Mais elle a vu une « victoire idéologique » dans les « ralliements » des candidats à droite qui proposent désormais comme elle un moratoire sur l’immigration. Valérie Pécresse veut en outre reprendre les vols nolisés d’expulsion des clandestins. Michel Barnier promet un « ministère chargé de la sécurité publique » et Éric Ciotti compte revenir sur le droit du sol.

Le constitutionnaliste Jean-Philippe Derosier a toutefois rappelé sur LCI que l’article 11 qui organise ce référendum prévoit de le réserver « à l’organisation des pouvoirs publics et la politique économique, sociale et environnementale » mais pas aux questions migratoires. « Impossible n’est pas français », a répondu Mme Le Pen.  

Alors que la candidate du RN est toujours donnée par les sondages au second tour face à Emmanuel Macron, le gouvernement a annoncé mardi un durcissement des conditions d’obtention des visas à l’égard du Maroc, de l’Algérie et de la Tunisie qui « refusent » de délivrer les laissez-passer consulaires nécessaires au retour des immigrés refoulés de France.

C’est un peu « tardif », a commenté Marine Le Pen en affirmant que depuis janvier 99,8 % des expulsions prononcées vers l’Algérie ne sont pas effectuées.

Elle n’a cependant pas voulu chiffrer les expulsions envisagées si elle accédait à l’Élysée. « Je ne suis pas sûre qu’il soit nécessaire de faire un chiffrage. Voilà, c’est un bouleversement », a-t-elle dit.

Zemmour menacé de mort dans la rue

Une enquête a été ouverte lundi pour « menaces de mort » après que le polémiste et probable candidat à l’élection présidentielle de 2022 Éric Zemmour a été insulté et menacé dans la rue, a indiqué mardi le parquet de Paris.
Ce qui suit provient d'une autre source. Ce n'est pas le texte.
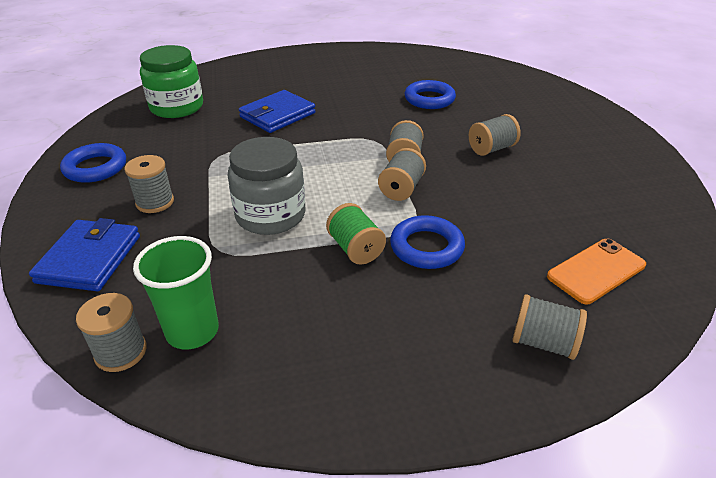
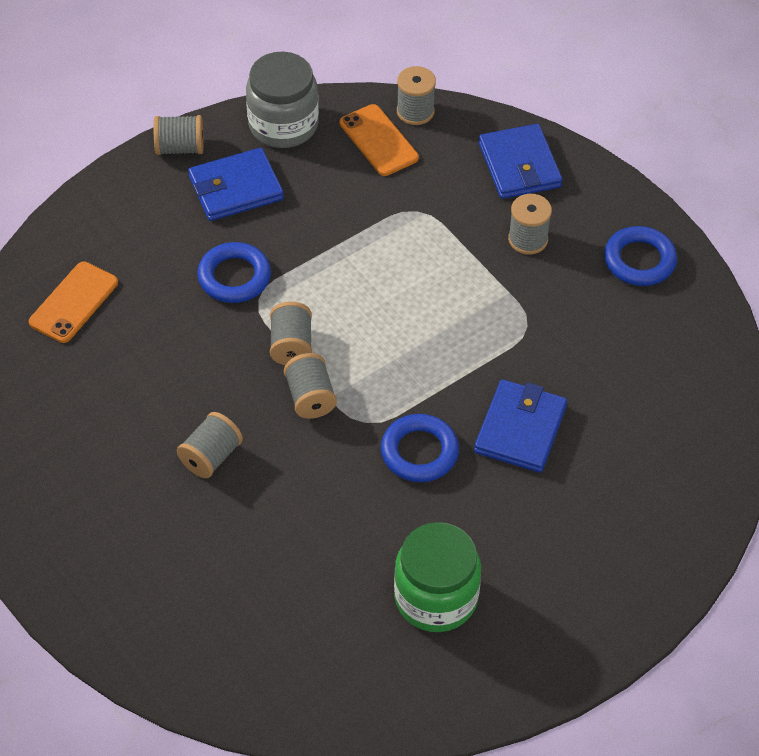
camera: 155 degrees right, 15 degrees up
green cup [133,236,219,349] -> orange phone [340,104,419,176]
green jar [140,45,203,118] -> green jar moved to [394,522,481,632]
grey jar [228,137,305,235] -> grey jar moved to [246,51,319,148]
green spool [326,203,386,265] -> none
blue ring [405,80,456,109] -> blue ring moved to [381,414,459,482]
grey spool [512,294,587,360] -> grey spool moved to [154,115,204,155]
none -> blue wallet [188,148,284,221]

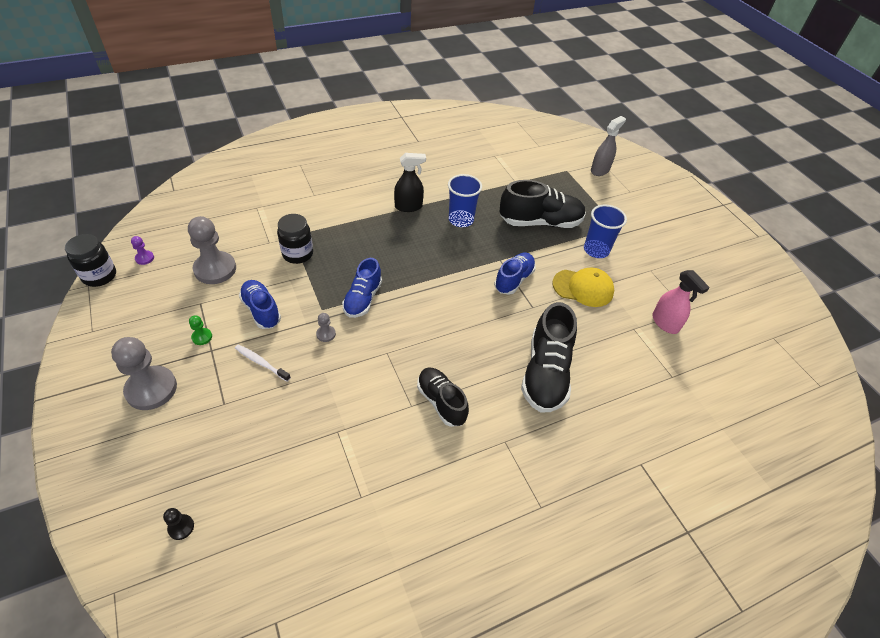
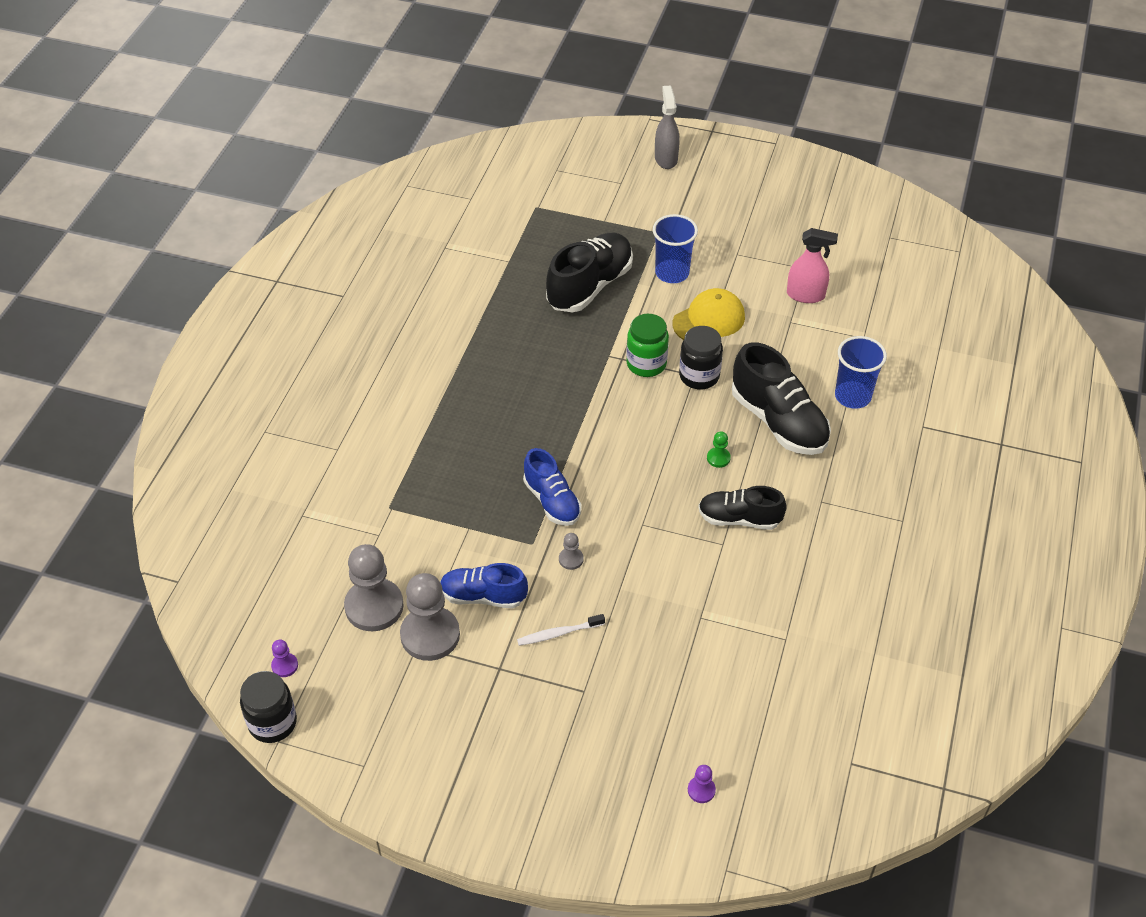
camera: 45 degrees left, 0 degrees up
grey pawn [111,337,177,410] -> grey pawn moved to [400,573,460,661]
black pawn [163,508,194,540] -> purple pawn [688,765,716,803]
green pawn [189,315,212,345] -> green pawn moved to [707,431,731,468]
black jar [277,214,313,264] -> black jar moved to [679,326,723,389]
black spray bottle [394,153,426,212] -> none
blue cup [448,174,482,227] -> blue cup moved to [835,336,887,409]
blue shoe [494,253,536,295] -> green jar [626,314,669,377]
grey spray bottle [591,116,626,176] -> grey spray bottle moved to [655,86,680,169]

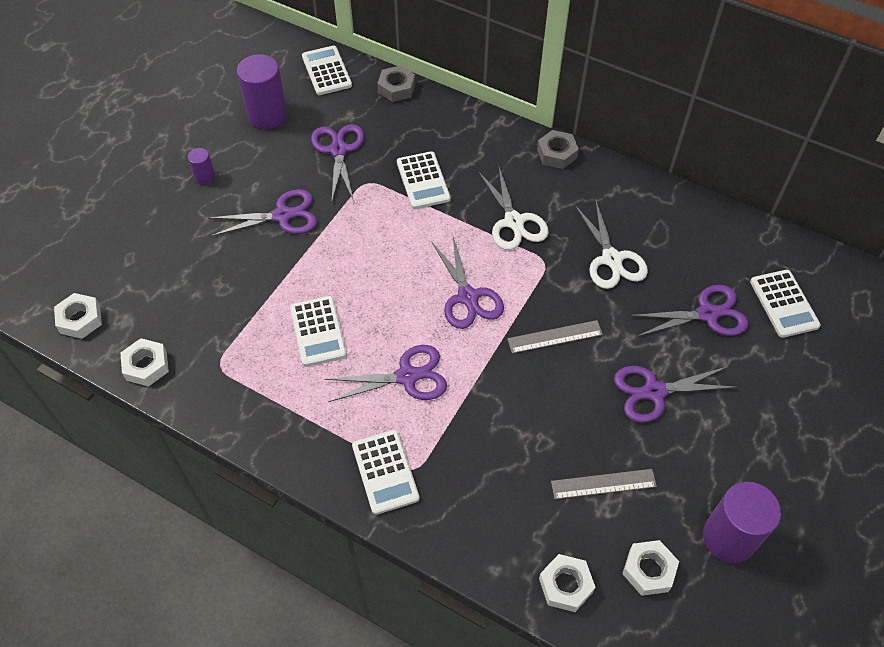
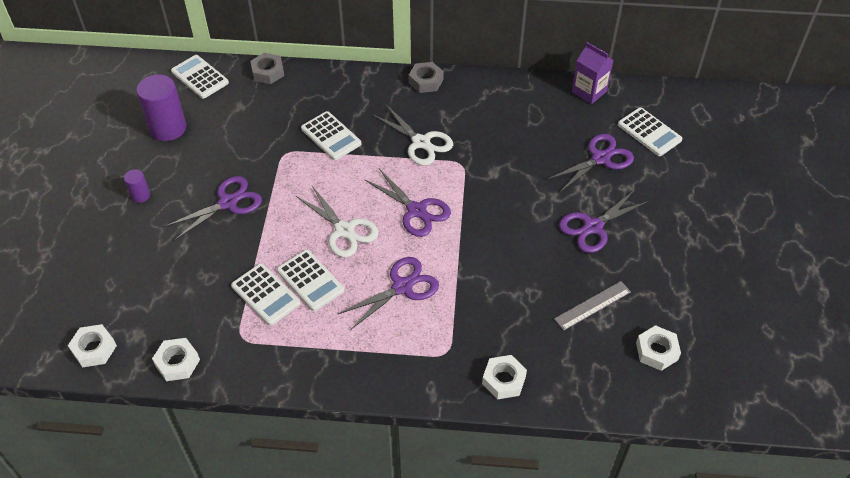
camera: 25 degrees left, 5 degrees down
purple scissors [311,124,364,201] -> none
white calculator [352,430,420,515] -> white calculator moved to [231,263,301,326]
grey ruler [507,320,603,354] -> none
white nut [539,554,596,612] -> white nut moved to [482,355,527,400]
white scissors [575,201,648,289] -> white scissors moved to [296,186,378,258]
purple cylinder [703,482,781,563] -> none
none -> purple carton [572,42,613,104]

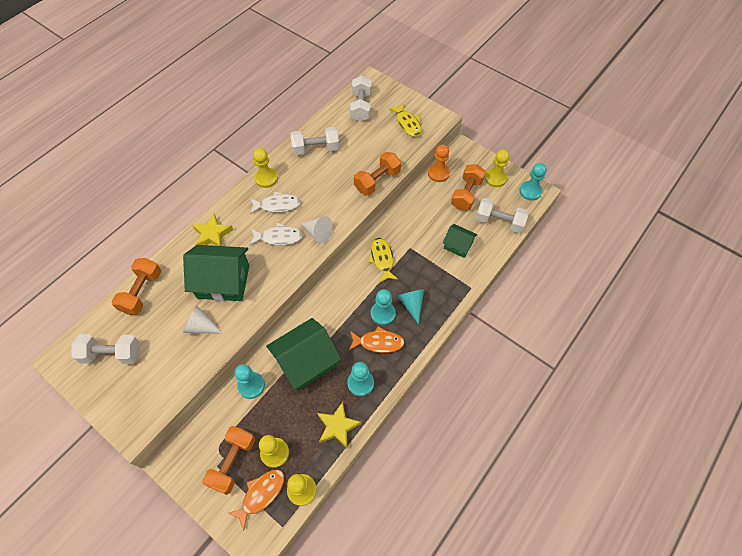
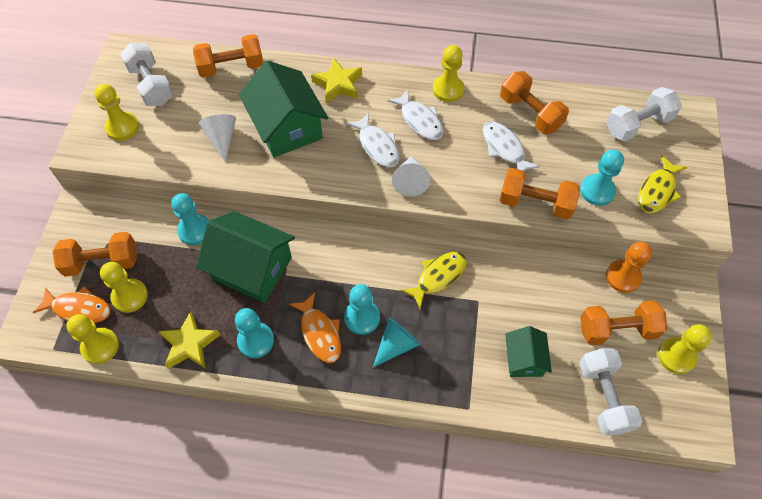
camera: 60 degrees right, 0 degrees up
white dumbbell [290,127,339,155] -> orange dumbbell [500,71,569,134]
turquoise pawn [519,163,547,201] -> turquoise pawn moved to [580,150,624,206]
none -> yellow pawn [94,84,139,141]
none -> white fish [483,121,540,172]

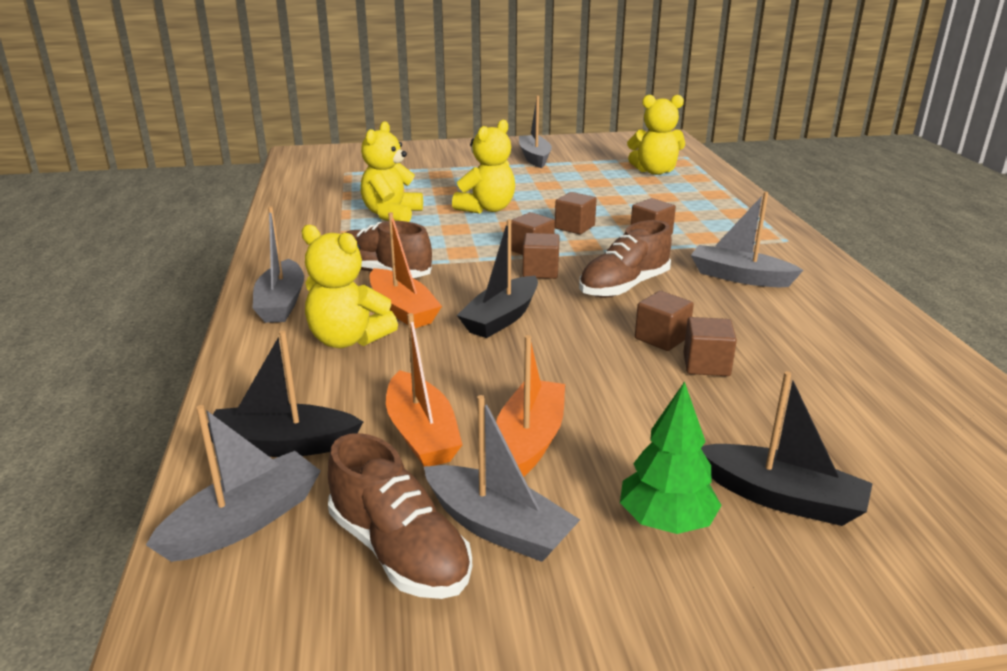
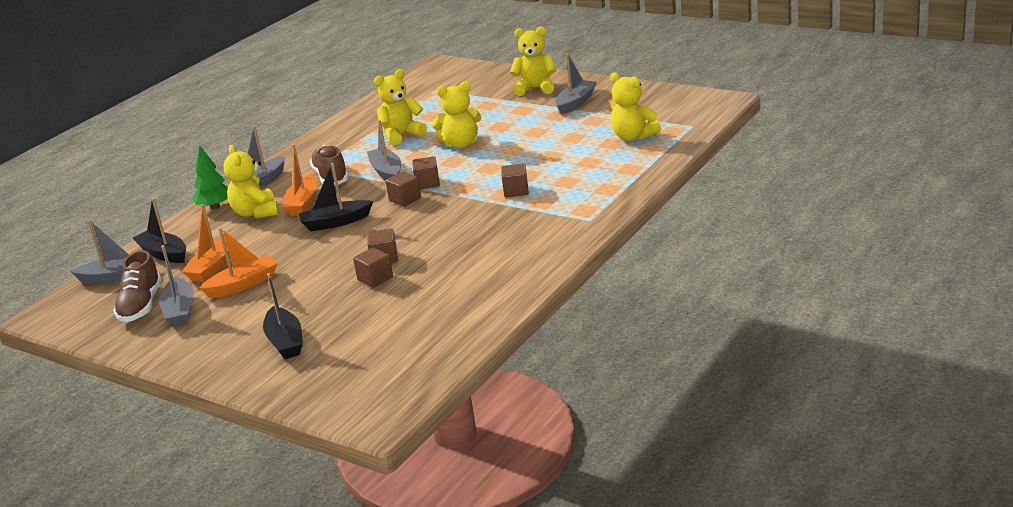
camera: 45 degrees right, 0 degrees up
brown cube [555,192,597,234] -> none
brown shoe [579,220,672,298] -> none
green tree [620,381,722,534] -> green tree moved to [192,145,228,209]
grey boat [691,191,804,287] -> grey boat moved to [367,120,401,180]
none -> yellow teddy bear [510,26,557,96]

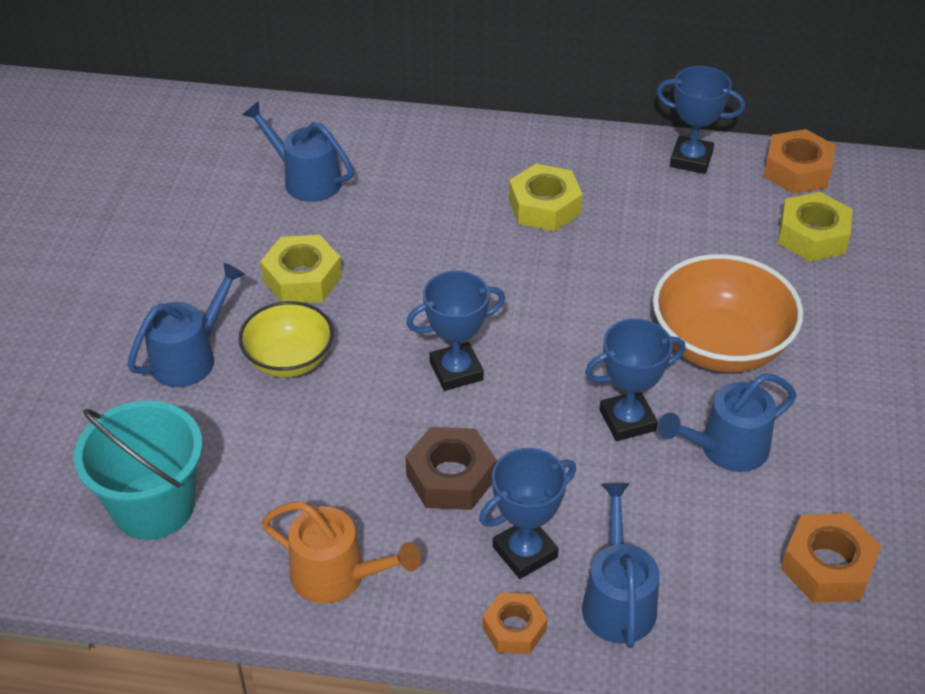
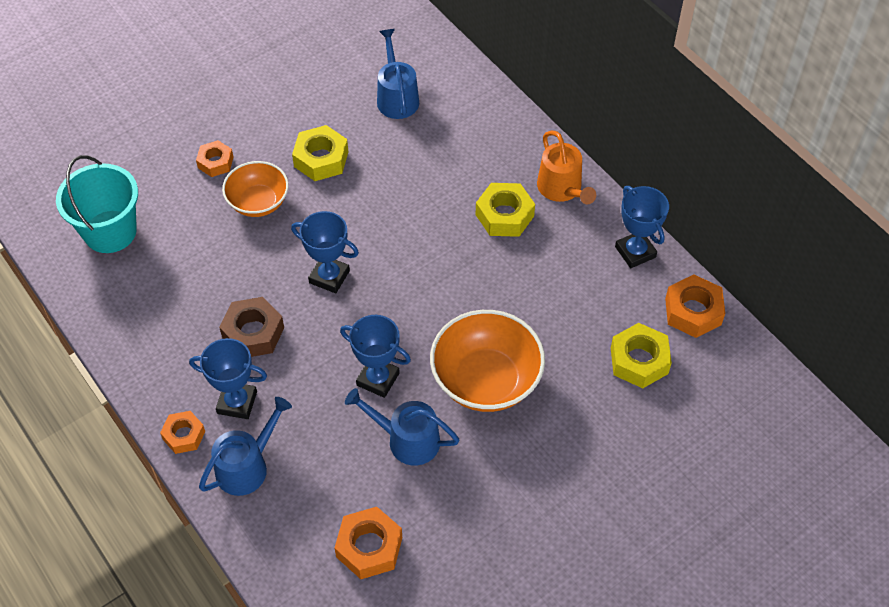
camera: 45 degrees right, 10 degrees up
blue watering can [128,262,245,387] -> orange nut [196,140,234,177]
yellow bowl [238,301,334,378] -> orange bowl [222,161,289,217]
orange watering can [262,502,421,604] -> orange watering can moved to [537,131,596,204]

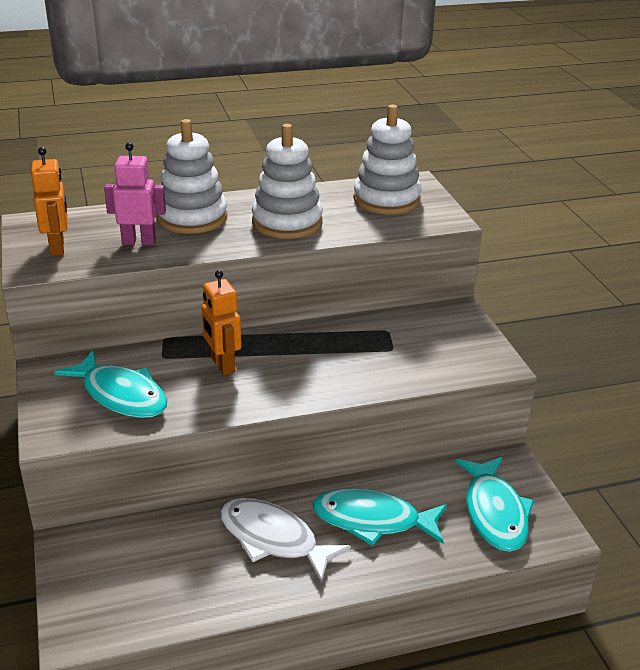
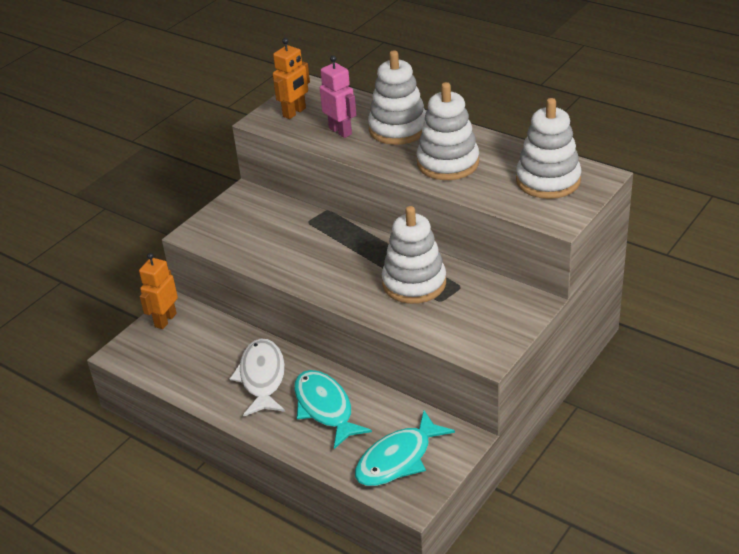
camera: 55 degrees right, 5 degrees up
turquoise fish [54,350,167,418] -> none
orange robot [202,270,242,375] -> orange robot moved to [139,253,178,329]
none -> white stacking toy [382,206,446,304]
Les investigations ont été confiées au service d’accueil et d’investigations de proximité de la police du XVIIIe arrondissement, a ajouté cette source interrogée par l’AFP.

Lundi, Éric Zemmour a affirmé avoir été agressé verbalement dans la rue par un homme qui lui a, selon lui, lancé « Sur le Coran de la Mecque, je vais te fumer ».